Lorsque l’égalité des sexes en matière d’héritage a été instituée en Tunisie, le Grand Mufti d’Égypte a émis une fatwa réitérant que la loi islamique exige que la part d’héritage des hommes soit double de celle des femmes.

Entre les réactions mitigées et les réformes structurelles

Les théologiens de l’État islamique ont légiféré pour les propriétaires d’esclaves femmes les conditions pour lesquelles l’acte sexuel est permis. En réaction, 120 érudits islamiques ont réfuté ces mesures en 2014, soulignant que l’islam interdit la réintroduction de l’esclavage.

En Turquie, la Présidence des Affaires religieuses (Diyanet) est une administration créée en 1924, qui emploie 117 000 fonctionnaires. Son budget équivaut à 23% du budget de l’armée turque qui est la deuxième armée de l’OTAN. Sous Erdogan, il a atteint 1,9 billion d’euros. C’est un outil d’encadrement social qui offre des cours de Coran aux enfants, distribue des sermons qui sont destinés à être lus dans 90 000 mosquées et interprète les normes islamiques.

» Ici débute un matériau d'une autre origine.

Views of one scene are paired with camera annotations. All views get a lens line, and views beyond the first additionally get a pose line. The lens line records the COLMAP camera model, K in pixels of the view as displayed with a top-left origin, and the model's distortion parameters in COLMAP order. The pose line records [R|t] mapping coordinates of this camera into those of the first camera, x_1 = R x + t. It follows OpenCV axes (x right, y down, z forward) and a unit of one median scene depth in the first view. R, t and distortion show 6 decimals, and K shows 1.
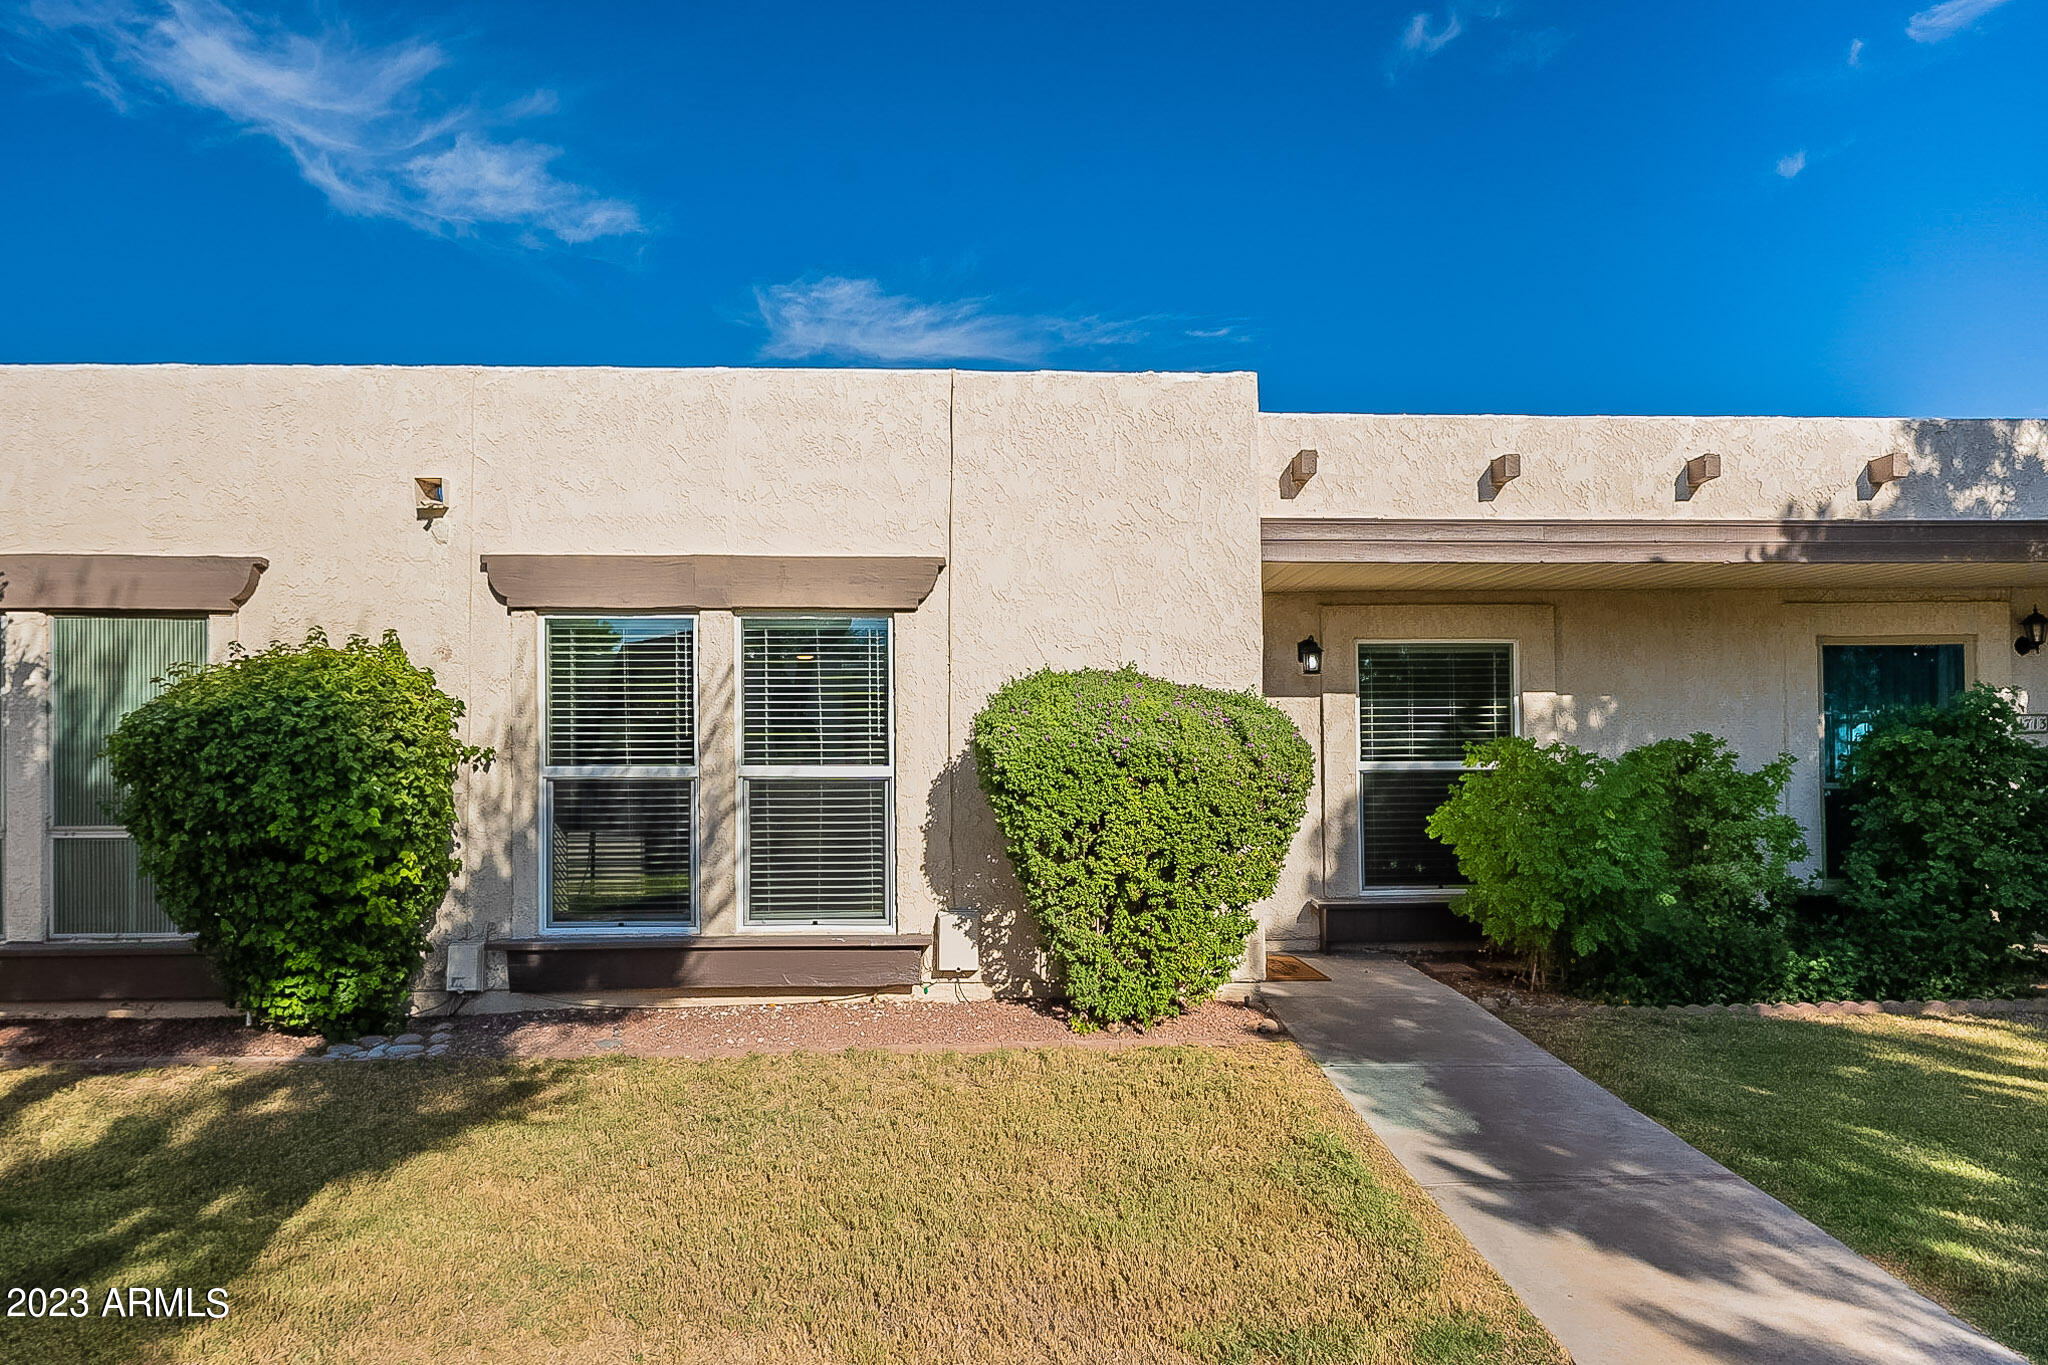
lens RADIAL K [[1123.5, 0, 1024.5], [0, 1123.5, 693.4], [0, 0, 1]] dist [0.001239, -0.001866]
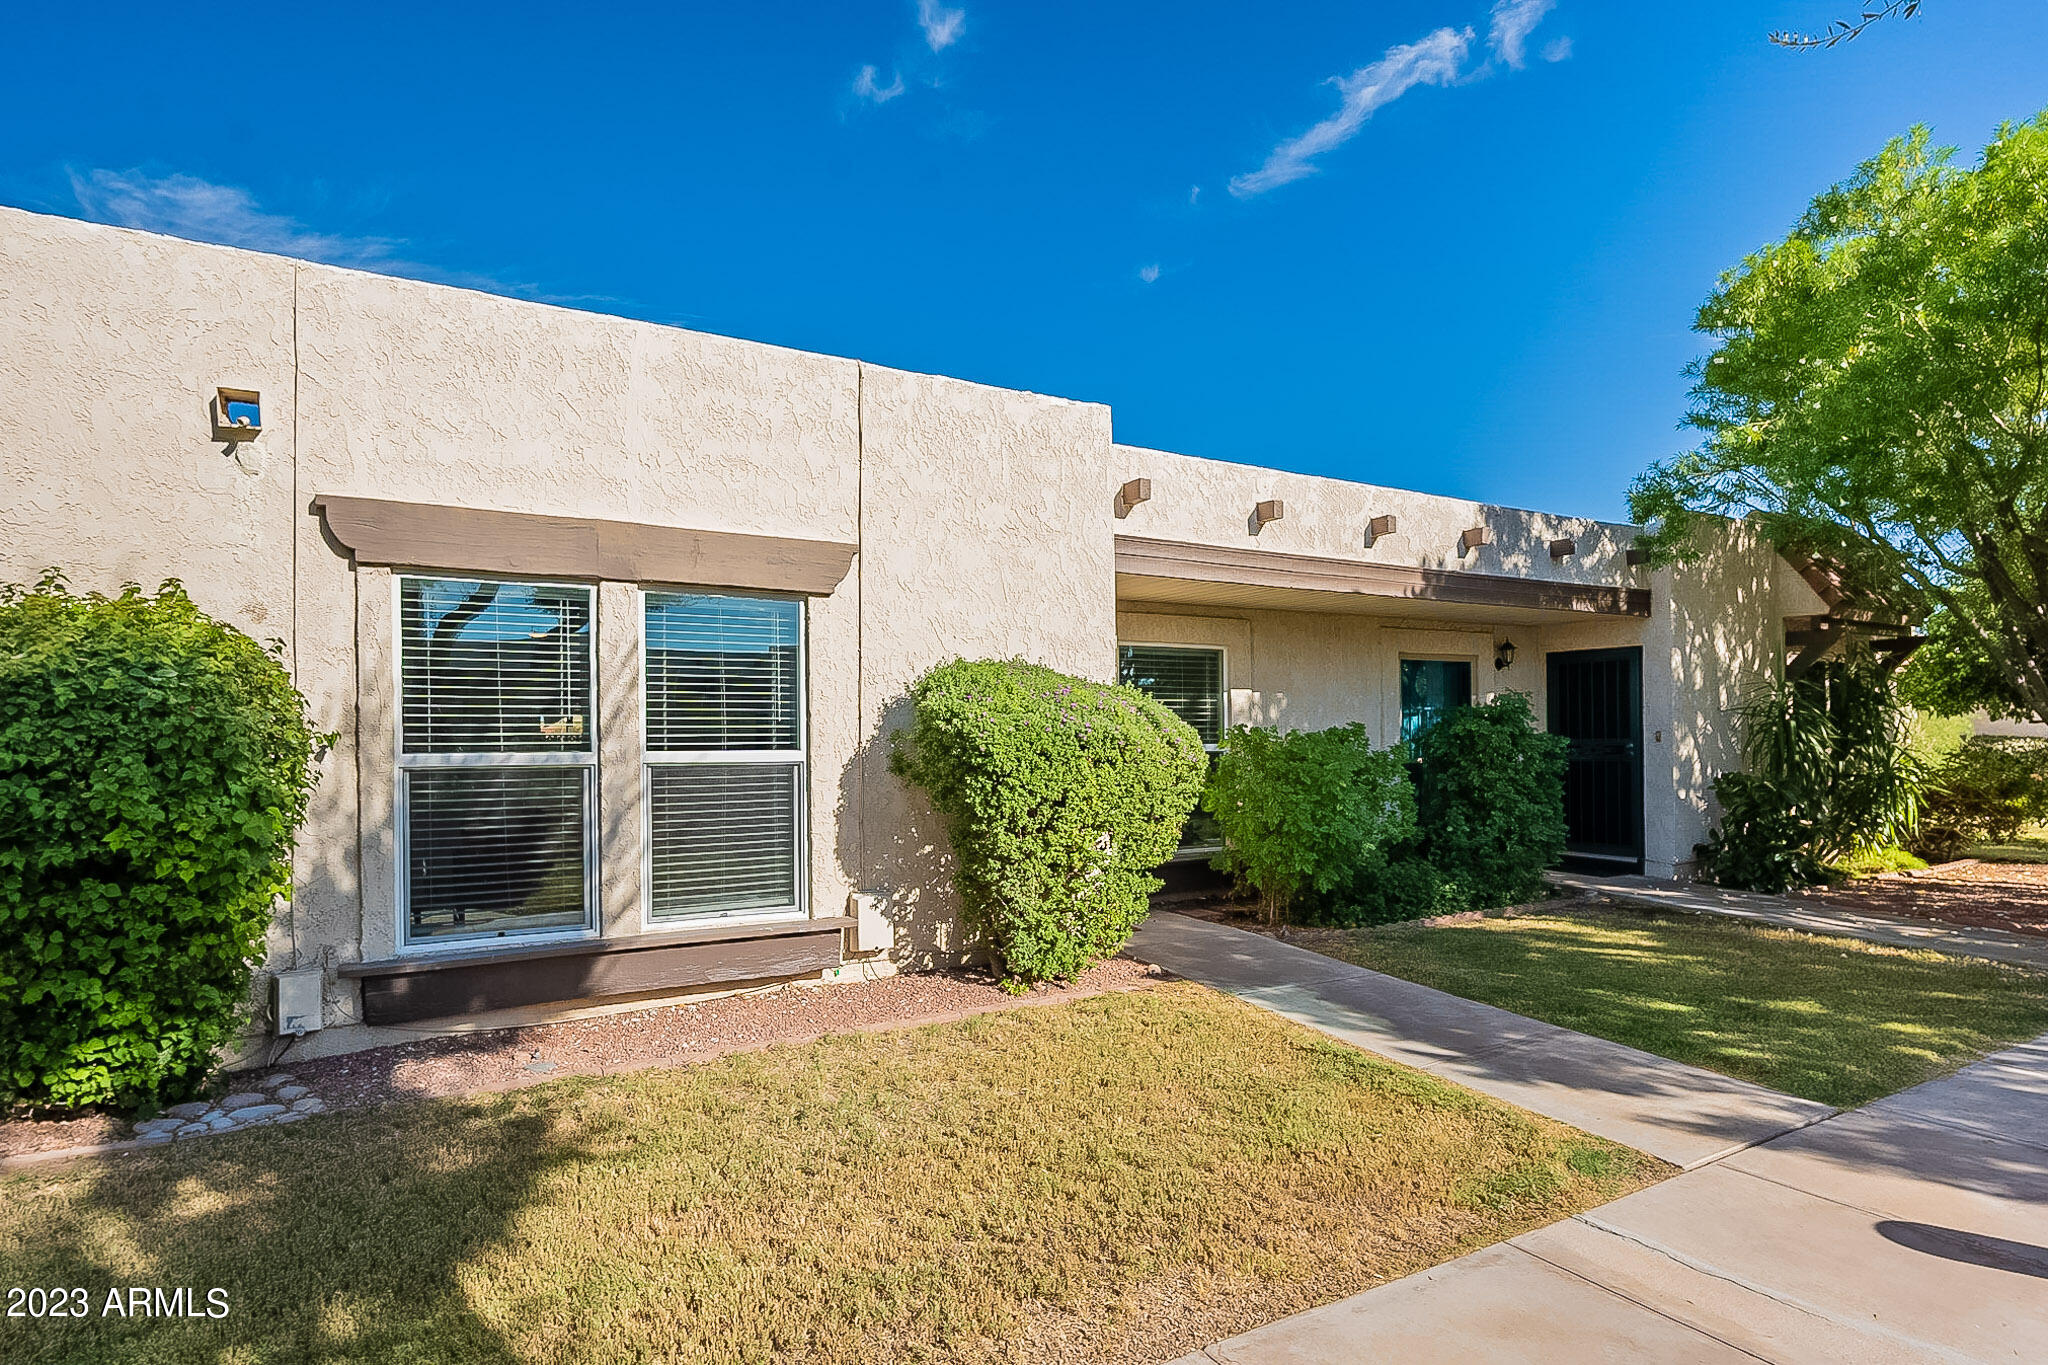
lens RADIAL K [[1065.4, 0, 1023.5], [0, 1065.4, 685.7], [0, 0, 1]] dist [0.001040, -0.000086]
pose [[0.882771, 0.021772, 0.469298, -0.392815], [-0.023430, 0.999723, -0.002306, 0.004827], [-0.469218, -0.008960, 0.883037, 0.078597]]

Entre autres interprétations (qui n’ont pas force de loi), les filles peuvent être mariées à l’âge de 9 ans. Les couples ne peuvent se tenir la main, mais néanmoins, un mari peut divorcer sa femme par un simple texto. Il s’en est suivi un tollé d’indignation du grand public.

En Arabie, les femmes doivent obtenir la permission d’un homme de leur famille pour leurs études ou leurs voyages. Le clerc Al-Luhaydan a affirmé que la conduite affectait les ovaires et pouvait causer des désordres cliniques aux enfants.

Le clerc cheikh Saad al-Hajari qui est en charge des fatwas s’est opposé à la conduite des femmes, affirmant : « ce n’est pas leur faute si elles manquent d’intellect, n’est-ce pas ? ». Néanmoins, l’Arabie a enfin permis aux femmes de conduire. Lorsque ledit clerc a affirmé que le cerveau des femmes est réduit au trois-quarts de celui des hommes en raison du magasinage, il a été suspendu.

En Tunisie, le Grand mufti de Tunisie Othman Battik a toléré la fête de St-Valentin pour autant que la morale fût respectée.

Au Maroc, le décret gouvernemental permettant aux femmes d’officier dans les mariages a été adopté malgré l’opposition salafiste. Par ailleurs, le code de la famille adopté en 2004 (Moudawana) protège les droits des femmes.

Au Canada, l’activiste des droits de la personne musulmane Rachel Raza, a été la première femme à diriger des prières au pays. Elle a déclaré en 2005 : « il y a déjà une fatwa contre ma personne. »

Les médias font rarement état des réalités sociales et religieuses telles qu’elles sont vécues dans les pays d’Orient. Celles-ci sont néanmoins importantes à comprendre afin de mieux se faire une idée de l’évolution des sociétés et des valeurs qu’elles véhiculent, pour autant qu’on puisse mettre en perspective les voix radicales et les voies de la majorité silencieuse.